**** Input for this task ****
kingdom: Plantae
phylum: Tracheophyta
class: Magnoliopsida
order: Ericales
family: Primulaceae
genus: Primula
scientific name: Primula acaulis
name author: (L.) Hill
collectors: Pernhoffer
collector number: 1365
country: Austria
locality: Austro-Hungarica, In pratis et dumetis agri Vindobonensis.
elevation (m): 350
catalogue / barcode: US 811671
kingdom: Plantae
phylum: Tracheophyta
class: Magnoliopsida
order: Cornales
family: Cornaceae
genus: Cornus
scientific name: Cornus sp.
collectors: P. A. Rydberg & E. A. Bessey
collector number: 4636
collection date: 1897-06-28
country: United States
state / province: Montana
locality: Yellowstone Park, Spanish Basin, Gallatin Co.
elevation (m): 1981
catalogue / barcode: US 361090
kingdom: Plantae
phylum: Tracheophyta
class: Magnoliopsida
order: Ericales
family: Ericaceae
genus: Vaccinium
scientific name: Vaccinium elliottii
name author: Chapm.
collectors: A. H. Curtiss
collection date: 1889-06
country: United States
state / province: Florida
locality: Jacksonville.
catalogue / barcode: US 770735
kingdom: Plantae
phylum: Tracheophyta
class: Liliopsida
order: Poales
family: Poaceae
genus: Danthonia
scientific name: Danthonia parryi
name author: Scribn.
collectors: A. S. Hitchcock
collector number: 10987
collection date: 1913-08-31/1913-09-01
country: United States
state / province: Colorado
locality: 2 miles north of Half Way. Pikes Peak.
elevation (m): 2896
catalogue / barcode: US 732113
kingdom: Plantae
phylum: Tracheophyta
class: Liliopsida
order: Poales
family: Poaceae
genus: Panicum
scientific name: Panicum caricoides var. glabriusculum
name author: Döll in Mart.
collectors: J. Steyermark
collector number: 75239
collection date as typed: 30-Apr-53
****
§ What is needed:
Recast all of the entries above as a two-column CSV with the headers field and value, giving one row per field name and its value. Put each in its own quoted field, and replace any line breaks with spaces.

§ Exercise answer:
field,value
"kingdom:","Plantae"
"phylum:","Tracheophyta"
"class:","Magnoliopsida"
"order:","Ericales"
"family:","Primulaceae"
"genus:","Primula"
"scientific name:","Primula acaulis"
"name author:","(L.) Hill"
"collectors:","Pernhoffer"
"collector number:","1365"
"country:","Austria"
"locality:","Austro-Hungarica, In pratis et dumetis agri Vindobonensis."
"elevation (m):","350"
"catalogue / barcode:","US 811671"
"kingdom:","Plantae"
"phylum:","Tracheophyta"
"class:","Magnoliopsida"
"order:","Cornales"
"family:","Cornaceae"
"genus:","Cornus"
"scientific name:","Cornus sp."
"collectors:","P. A. Rydberg & E. A. Bessey"
"collector number:","4636"
"collection date:","1897-06-28"
"country:","United States"
"state / province:","Montana"
"locality:","Yellowstone Park, Spanish Basin, Gallatin Co."
"elevation (m):","1981"
"catalogue / barcode:","US 361090"
"kingdom:","Plantae"
"phylum:","Tracheophyta"
"class:","Magnoliopsida"
"order:","Ericales"
"family:","Ericaceae"
"genus:","Vaccinium"
"scientific name:","Vaccinium elliottii"
"name author:","Chapm."
"collectors:","A. H. Curtiss"
"collection date:","1889-06"
"country:","United States"
"state / province:","Florida"
"locality:","Jacksonville."
"catalogue / barcode:","US 770735"
"kingdom:","Plantae"
"phylum:","Tracheophyta"
"class:","Liliopsida"
"order:","Poales"
"family:","Poaceae"
"genus:","Danthonia"
"scientific name:","Danthonia parryi"
"name author:","Scribn."
"collectors:","A. S. Hitchcock"
"collector number:","10987"
"collection date:","1913-08-31/1913-09-01"
"country:","United States"
"state / province:","Colorado"
"locality:","2 miles north of Half Way. Pikes Peak."
"elevation (m):","2896"
"catalogue / barcode:","US 732113"
"kingdom:","Plantae"
"phylum:","Tracheophyta"
"class:","Liliopsida"
"order:","Poales"
"family:","Poaceae"
"genus:","Panicum"
"scientific name:","Panicum caricoides var. glabriusculum"
"name author:","Döll in Mart."
"collectors:","J. Steyermark"
"collector number:","75239"
"collection date as typed:","30-Apr-53"